By Jan-Maarten (not verified) on 28 Jun 2008 #permalink

Jan-- I remember reading in one of my elementary biology texts that the human egg was the size of the period at the end of that sentence. That blew my mind. Anyhow, I think it looks JUST like an egg...a fish egg.

Wow! If the information is available, it would be great to see some scale bars on those photos, to get a sense for the size of things.

> these are the best images to date of how each one of us started life

1. Probably because endoscopic surgery only recently became a mainstream technology (if the abdominal cavity hadn't been inflated with nitrogen, the egg would have looked like something watery in liquid..).

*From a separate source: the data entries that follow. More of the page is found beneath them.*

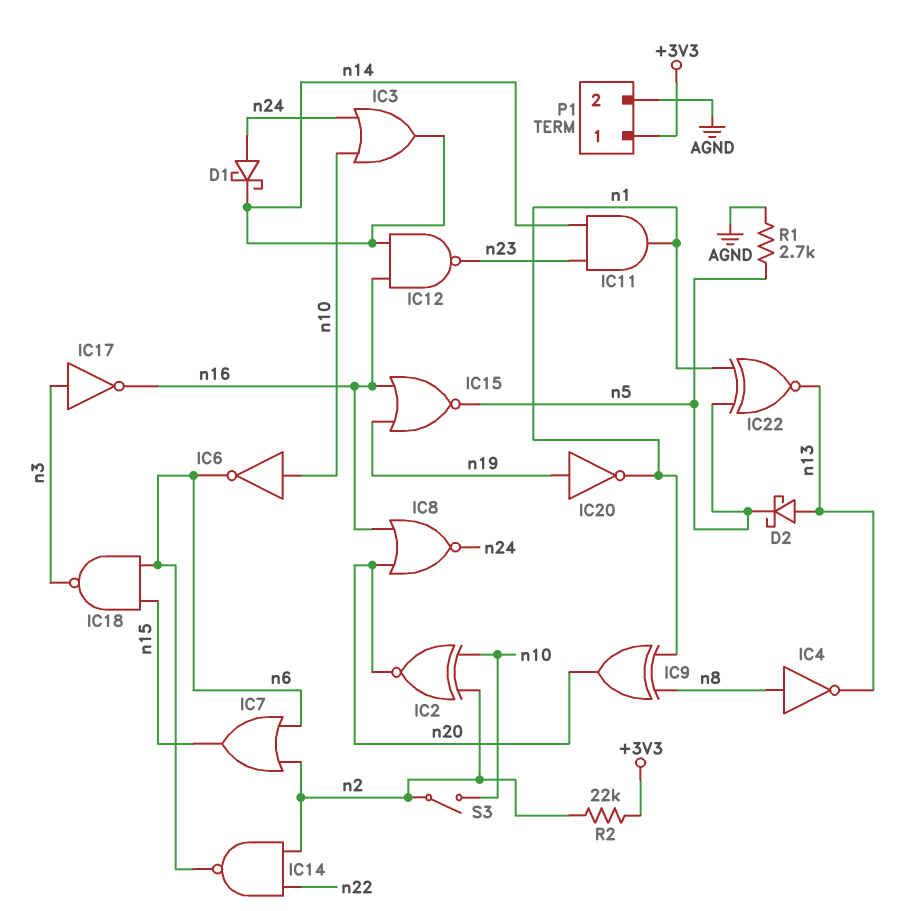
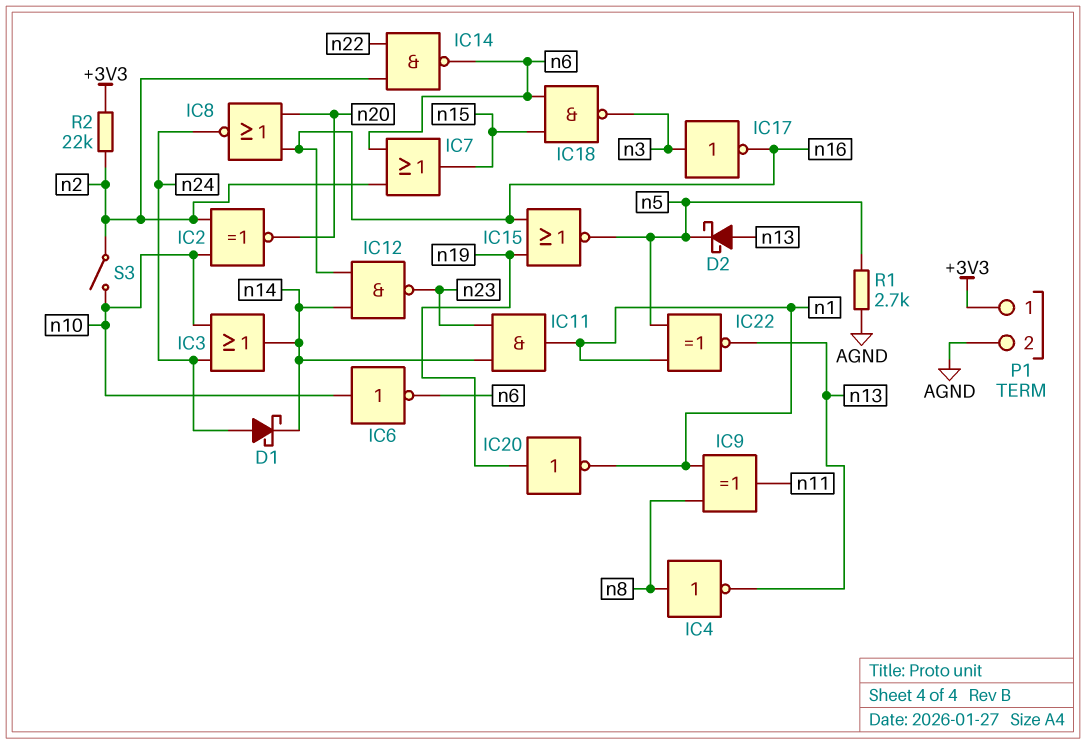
IC9: XOR (in n1, in n8, out n20) -> XOR (in n1, in n8, out n11)

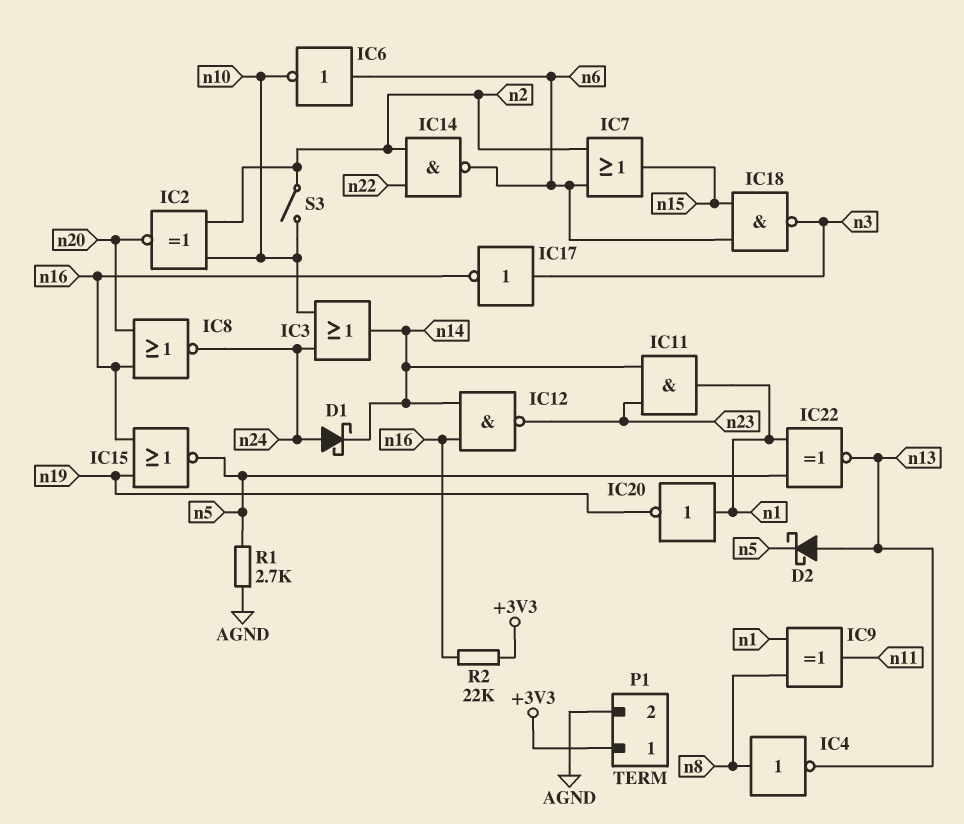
IC6: NOT (in n10, out n6) -> NOT (in n6, out n10)
IC20: NOT (in n19, out n1) -> NOT (in n1, out n19)
R2: 22k (+3V3, n2) -> 22k (+3V3, n16)

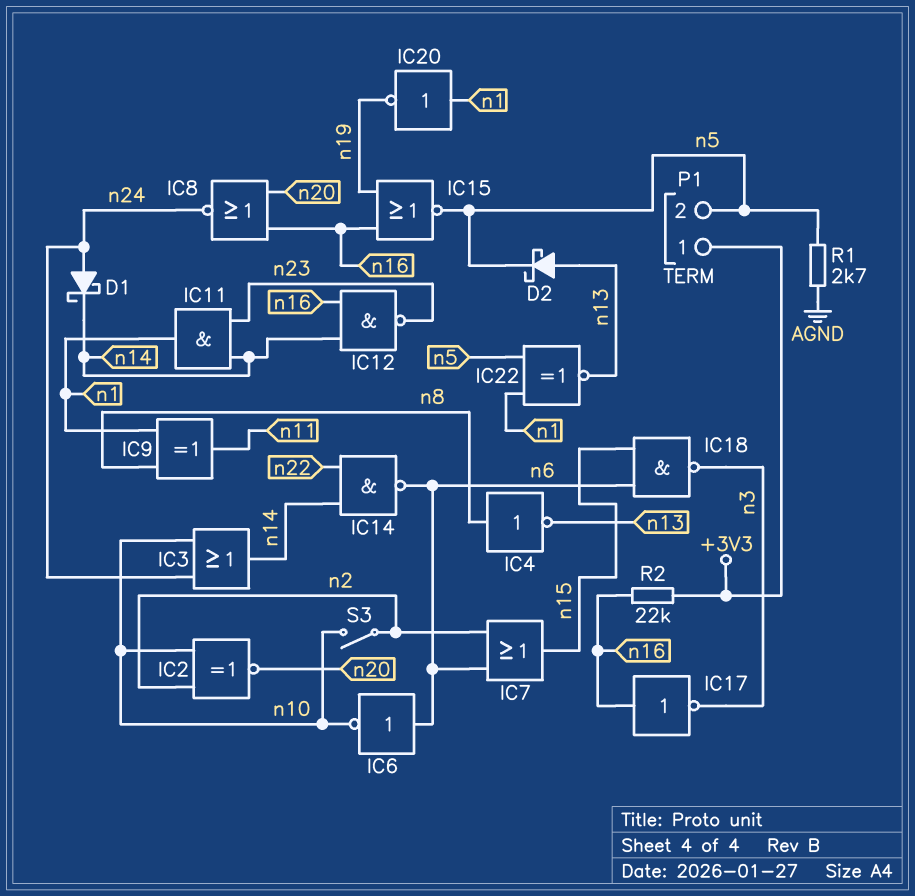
IC14: NAND (in n2, in n22, out n6) -> NAND (in n14, in n22, out n6)
IC17: NOT (in n3, out n16) -> NOT (in n16, out n3)
P1 pin 2: AGND -> n5

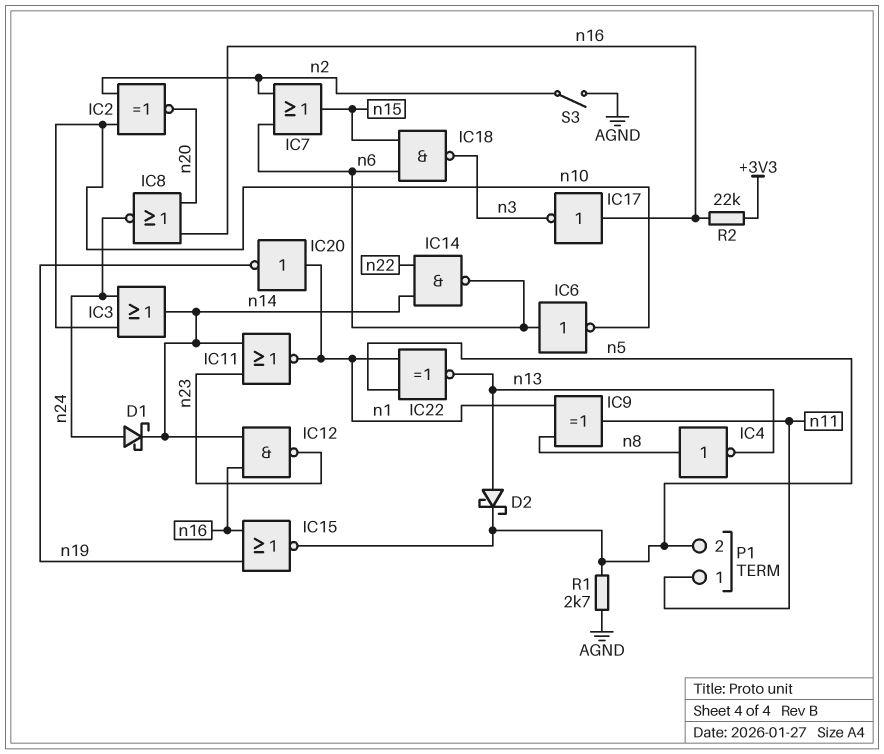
IC11: AND (in n14, in n23, out n1) -> NOR (in n14, in n23, out n1)
P1 pin 1: +3V3 -> n11
S3: switch (n2, n10) -> switch (AGND, n2)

2. In contrast, the male equivalent of this process is extremely well documented! Something's rotten in the intertubes.

By Jan-Maarten (not verified) on 28 Jun 2008 #permalink

If the egg - which does look like a fish egg - is as small as a full stop then ovaries are much smaller than I have always imagined them to be! Or are we only looking at part of an ovary?

LadyMeerkat, a quick Google search revealed each ovary to be 'about the size of a walnut'. Does that match your conception of ovary size? It doesn't seem to match well with this human egg supposedly being the size of a full stop..

Maybe the lack of fluid pressure expanded the egg somewhat in this picture. Or the full stop that is referred to is one lifted from a book for the visually challenged.

By Jan-Maarten (not verified) on 02 Jul 2008 #permalink

Seems like a egg to me.
Interesting, seeing it, make
feel more human in a sense.
Or more like any other animal of this phylum.
Just part of the evolutionary process.